Diffusionskoeffizient und Wassergehalt globulärer Proteinmoleküle

Abstract

Crystalline protein molecules normally contain water, and complete removal of the water usually leads to denaturation. Svedberg''s ultrafiltration method gives the mol. wt. of the protein fraction of the molecule, but no information concerning its water content. When a substance of low mol. wt., such as a sugar or a salt, is dissolved in a protein soln., the part of the water bound to the protein cannot act as a solvent, and is designated NSS (non-soluble space). The NSS for dissolved proteins may be detd. by measuring the lowering of the vapor pressure of the soln. by the dissolved low mol. wt. substance, or by determining the partition of the dissolved substance between the protein soln. and water separated by a dialyzing membrane. The NSS for protein crystals may be calculated by crystallizing the protein from a soln. containing (NH4)2SO4, and determining the water and (NH4)2SO4 contents of the filtrate and the filtered residue. The protein crystals may also be rapidly dried over concentrated H2SO4 without denaturation and the amt. of water then taken up by the crystals to give a relative vapor pressure of 0.83 detd. The water content is also detd. by comparing the thickness of the crystals with the thickness of the dried protein substance in the dissolved condition. According to the Wrinch model, the protein molecule consists of a network of amino acids spread over the surface of a polyhedron, the interior of which is filled with the bound water. Detn. of the water content of egg albumin, hemoglobin, CO-hemoglobin, serum albumin and globulin and myogen by the above methods, shows that the amt. of bound water found is in the order of that postulated by the Wrinch model. The amt. of water found is 0.17-1.8 g. bound water/g. dry protein. The bound water is not to be confused with the hydration shell which surrounds a molecule.

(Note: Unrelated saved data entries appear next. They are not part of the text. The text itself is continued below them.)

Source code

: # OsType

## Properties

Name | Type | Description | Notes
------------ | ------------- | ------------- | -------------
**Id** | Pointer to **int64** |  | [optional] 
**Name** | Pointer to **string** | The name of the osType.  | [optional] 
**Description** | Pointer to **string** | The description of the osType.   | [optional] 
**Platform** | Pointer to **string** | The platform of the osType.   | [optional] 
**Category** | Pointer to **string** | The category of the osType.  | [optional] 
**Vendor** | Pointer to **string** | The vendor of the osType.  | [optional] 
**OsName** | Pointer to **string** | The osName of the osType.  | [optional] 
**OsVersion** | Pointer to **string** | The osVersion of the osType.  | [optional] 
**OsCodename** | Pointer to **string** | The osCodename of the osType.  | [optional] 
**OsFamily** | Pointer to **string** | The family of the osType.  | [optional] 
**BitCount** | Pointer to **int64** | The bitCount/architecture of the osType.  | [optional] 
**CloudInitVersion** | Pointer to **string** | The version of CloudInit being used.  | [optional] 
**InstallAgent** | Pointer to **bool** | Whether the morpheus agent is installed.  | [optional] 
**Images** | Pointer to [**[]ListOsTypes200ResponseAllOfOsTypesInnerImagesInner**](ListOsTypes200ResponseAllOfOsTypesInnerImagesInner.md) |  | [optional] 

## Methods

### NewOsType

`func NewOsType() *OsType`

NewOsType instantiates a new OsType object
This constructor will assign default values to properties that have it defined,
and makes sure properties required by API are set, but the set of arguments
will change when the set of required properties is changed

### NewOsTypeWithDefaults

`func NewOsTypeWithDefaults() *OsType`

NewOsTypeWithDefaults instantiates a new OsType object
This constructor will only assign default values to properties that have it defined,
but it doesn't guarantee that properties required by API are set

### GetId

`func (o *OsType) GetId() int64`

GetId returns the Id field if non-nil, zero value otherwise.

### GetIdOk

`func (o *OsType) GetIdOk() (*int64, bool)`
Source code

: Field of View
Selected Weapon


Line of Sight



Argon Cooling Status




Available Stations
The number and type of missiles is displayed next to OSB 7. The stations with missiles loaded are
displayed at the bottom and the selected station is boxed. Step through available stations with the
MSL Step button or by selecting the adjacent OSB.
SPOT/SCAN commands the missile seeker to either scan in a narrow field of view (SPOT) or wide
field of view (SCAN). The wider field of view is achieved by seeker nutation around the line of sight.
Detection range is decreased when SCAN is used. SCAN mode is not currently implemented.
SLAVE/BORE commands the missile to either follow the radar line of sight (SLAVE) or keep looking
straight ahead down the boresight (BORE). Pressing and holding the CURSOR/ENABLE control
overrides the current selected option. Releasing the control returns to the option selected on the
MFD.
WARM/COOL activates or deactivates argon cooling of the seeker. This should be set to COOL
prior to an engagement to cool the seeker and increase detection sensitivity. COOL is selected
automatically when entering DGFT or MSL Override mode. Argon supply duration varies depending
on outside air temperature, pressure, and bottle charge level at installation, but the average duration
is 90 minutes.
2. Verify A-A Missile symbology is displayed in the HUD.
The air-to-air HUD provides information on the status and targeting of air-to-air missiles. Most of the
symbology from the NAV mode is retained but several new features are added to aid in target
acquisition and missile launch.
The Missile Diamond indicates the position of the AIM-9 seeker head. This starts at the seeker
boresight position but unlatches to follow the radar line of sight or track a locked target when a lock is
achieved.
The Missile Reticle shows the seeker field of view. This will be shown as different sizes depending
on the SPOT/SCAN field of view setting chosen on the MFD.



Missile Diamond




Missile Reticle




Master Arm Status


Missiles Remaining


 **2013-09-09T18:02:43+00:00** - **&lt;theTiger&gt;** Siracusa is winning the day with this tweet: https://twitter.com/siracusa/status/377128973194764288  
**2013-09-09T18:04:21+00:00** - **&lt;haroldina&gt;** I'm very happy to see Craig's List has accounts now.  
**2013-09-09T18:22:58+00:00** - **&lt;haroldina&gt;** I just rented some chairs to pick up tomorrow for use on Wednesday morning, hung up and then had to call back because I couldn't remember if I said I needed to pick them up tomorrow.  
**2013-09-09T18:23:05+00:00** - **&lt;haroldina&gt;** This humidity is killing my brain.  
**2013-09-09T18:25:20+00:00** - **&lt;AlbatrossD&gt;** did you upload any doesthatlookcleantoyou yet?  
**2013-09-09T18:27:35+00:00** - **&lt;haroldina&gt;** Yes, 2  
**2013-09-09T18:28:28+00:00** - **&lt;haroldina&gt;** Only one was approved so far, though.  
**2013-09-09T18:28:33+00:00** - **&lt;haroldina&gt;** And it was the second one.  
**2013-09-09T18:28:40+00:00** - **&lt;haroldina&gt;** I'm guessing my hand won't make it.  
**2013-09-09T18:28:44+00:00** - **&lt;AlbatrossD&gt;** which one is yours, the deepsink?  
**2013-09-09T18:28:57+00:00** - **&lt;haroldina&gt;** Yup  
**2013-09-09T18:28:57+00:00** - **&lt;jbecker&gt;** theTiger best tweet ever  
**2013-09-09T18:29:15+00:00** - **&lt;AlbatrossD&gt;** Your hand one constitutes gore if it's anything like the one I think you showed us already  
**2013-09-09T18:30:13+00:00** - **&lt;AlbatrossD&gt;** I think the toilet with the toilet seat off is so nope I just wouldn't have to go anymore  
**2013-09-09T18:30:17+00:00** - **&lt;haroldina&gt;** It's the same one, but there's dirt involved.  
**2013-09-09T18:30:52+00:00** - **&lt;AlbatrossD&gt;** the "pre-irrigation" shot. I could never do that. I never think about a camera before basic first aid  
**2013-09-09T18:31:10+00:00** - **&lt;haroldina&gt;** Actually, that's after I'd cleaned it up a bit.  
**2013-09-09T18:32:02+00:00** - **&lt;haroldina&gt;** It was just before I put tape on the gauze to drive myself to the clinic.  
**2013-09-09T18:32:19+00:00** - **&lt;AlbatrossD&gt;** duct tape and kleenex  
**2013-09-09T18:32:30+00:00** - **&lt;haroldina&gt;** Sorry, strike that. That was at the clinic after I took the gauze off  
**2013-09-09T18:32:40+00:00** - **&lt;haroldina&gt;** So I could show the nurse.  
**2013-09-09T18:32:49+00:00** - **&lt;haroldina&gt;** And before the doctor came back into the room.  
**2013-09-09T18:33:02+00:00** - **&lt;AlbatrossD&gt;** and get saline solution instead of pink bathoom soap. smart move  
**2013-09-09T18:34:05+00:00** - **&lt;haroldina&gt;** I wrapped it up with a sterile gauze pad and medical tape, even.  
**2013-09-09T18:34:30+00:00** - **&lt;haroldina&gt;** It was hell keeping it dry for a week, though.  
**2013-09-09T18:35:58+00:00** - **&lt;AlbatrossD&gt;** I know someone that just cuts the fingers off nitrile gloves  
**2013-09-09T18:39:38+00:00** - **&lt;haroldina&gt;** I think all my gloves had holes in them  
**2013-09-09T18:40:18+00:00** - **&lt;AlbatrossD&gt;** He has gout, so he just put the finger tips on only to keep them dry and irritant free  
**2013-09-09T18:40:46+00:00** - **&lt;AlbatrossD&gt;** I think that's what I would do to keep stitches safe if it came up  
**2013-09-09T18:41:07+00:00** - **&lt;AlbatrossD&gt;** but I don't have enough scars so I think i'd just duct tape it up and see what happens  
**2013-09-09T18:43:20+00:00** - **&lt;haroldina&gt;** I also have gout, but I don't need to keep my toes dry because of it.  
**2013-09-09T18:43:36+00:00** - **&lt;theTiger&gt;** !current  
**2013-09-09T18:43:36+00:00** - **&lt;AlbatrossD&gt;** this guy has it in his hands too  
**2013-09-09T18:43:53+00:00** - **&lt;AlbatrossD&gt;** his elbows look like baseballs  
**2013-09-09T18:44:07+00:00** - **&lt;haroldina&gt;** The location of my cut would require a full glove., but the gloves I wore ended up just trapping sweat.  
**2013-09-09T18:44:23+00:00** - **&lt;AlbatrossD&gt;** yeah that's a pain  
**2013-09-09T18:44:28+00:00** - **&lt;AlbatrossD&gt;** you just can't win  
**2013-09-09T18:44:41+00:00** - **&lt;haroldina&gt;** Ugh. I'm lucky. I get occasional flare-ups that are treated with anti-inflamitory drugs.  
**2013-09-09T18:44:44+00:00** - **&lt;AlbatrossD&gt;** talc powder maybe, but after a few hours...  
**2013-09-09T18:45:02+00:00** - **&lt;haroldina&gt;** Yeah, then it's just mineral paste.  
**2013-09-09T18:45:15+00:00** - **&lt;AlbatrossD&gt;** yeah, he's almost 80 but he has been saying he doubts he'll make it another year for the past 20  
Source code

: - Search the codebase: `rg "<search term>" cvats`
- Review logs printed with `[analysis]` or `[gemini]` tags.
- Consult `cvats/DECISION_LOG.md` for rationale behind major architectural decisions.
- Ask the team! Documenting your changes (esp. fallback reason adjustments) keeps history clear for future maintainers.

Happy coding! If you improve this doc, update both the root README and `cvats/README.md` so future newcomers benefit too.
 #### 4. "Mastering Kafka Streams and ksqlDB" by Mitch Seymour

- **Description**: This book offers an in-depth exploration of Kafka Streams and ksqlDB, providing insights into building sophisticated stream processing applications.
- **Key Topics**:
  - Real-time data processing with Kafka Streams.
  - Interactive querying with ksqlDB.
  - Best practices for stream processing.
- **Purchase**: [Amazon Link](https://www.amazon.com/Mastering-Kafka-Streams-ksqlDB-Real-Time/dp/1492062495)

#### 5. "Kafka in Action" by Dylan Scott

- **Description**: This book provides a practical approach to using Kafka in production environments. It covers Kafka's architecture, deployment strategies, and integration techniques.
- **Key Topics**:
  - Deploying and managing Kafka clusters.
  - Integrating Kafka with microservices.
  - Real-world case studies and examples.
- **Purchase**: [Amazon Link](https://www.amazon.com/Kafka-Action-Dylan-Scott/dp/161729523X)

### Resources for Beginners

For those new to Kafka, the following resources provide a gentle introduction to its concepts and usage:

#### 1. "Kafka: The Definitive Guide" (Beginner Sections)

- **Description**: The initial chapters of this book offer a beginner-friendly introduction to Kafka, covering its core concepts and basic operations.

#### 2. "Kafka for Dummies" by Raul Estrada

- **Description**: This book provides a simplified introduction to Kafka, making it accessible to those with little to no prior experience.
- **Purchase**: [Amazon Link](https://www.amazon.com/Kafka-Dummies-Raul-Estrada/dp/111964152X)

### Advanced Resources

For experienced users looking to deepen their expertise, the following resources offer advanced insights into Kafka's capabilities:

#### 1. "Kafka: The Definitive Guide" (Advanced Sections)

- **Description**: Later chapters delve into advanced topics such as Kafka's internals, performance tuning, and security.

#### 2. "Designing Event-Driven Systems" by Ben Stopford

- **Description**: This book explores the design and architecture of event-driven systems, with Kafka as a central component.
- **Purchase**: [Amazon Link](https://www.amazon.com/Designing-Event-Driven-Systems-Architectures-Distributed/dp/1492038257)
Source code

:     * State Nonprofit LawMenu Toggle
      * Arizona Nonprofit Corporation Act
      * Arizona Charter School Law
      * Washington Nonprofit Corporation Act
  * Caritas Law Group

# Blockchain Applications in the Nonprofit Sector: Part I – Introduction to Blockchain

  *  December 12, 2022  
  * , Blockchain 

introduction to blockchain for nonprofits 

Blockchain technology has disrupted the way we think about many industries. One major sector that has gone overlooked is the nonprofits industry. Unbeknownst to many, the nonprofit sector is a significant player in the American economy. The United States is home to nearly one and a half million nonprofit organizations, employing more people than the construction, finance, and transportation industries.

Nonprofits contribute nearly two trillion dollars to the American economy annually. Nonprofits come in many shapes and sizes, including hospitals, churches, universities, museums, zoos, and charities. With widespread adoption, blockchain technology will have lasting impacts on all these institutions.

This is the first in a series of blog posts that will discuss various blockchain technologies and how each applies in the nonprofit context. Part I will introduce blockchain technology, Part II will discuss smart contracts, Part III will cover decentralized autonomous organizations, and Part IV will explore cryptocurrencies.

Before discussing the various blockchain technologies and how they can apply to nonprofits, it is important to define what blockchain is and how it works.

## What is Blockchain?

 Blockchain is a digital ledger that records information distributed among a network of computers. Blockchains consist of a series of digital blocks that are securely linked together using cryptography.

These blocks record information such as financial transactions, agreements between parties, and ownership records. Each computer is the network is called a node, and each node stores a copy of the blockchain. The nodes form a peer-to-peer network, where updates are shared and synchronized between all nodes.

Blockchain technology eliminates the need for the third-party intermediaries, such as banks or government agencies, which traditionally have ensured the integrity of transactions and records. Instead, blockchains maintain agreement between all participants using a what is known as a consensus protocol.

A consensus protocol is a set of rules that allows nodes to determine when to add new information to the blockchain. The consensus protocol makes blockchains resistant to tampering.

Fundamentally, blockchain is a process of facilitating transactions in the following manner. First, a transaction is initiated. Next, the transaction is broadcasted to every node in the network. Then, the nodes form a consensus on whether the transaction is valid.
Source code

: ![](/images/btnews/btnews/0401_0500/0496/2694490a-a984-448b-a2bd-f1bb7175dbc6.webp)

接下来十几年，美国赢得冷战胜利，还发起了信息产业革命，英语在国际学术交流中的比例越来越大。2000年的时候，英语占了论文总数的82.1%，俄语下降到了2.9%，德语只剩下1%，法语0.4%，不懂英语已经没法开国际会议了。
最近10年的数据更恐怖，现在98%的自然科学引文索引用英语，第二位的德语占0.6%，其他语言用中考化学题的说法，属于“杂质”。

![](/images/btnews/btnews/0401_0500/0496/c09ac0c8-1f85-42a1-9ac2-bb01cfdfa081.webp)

The hydration shell is more dependent upon pH than is the bound water. The protein constituents seem to be packed more closely in the protein molecule when it is in the crystalline form than when it is in the dissolved condition. The very high mol. wt. globular proteins, such as the viruses, differ little from the low mol. wt. proteins in respect to their bound water content. The diffusion coefficients vary from 10.6 for the low mol. wt. proteins to 1.17 for the virus proteins, and fulfill the requirements of the Einstein equation.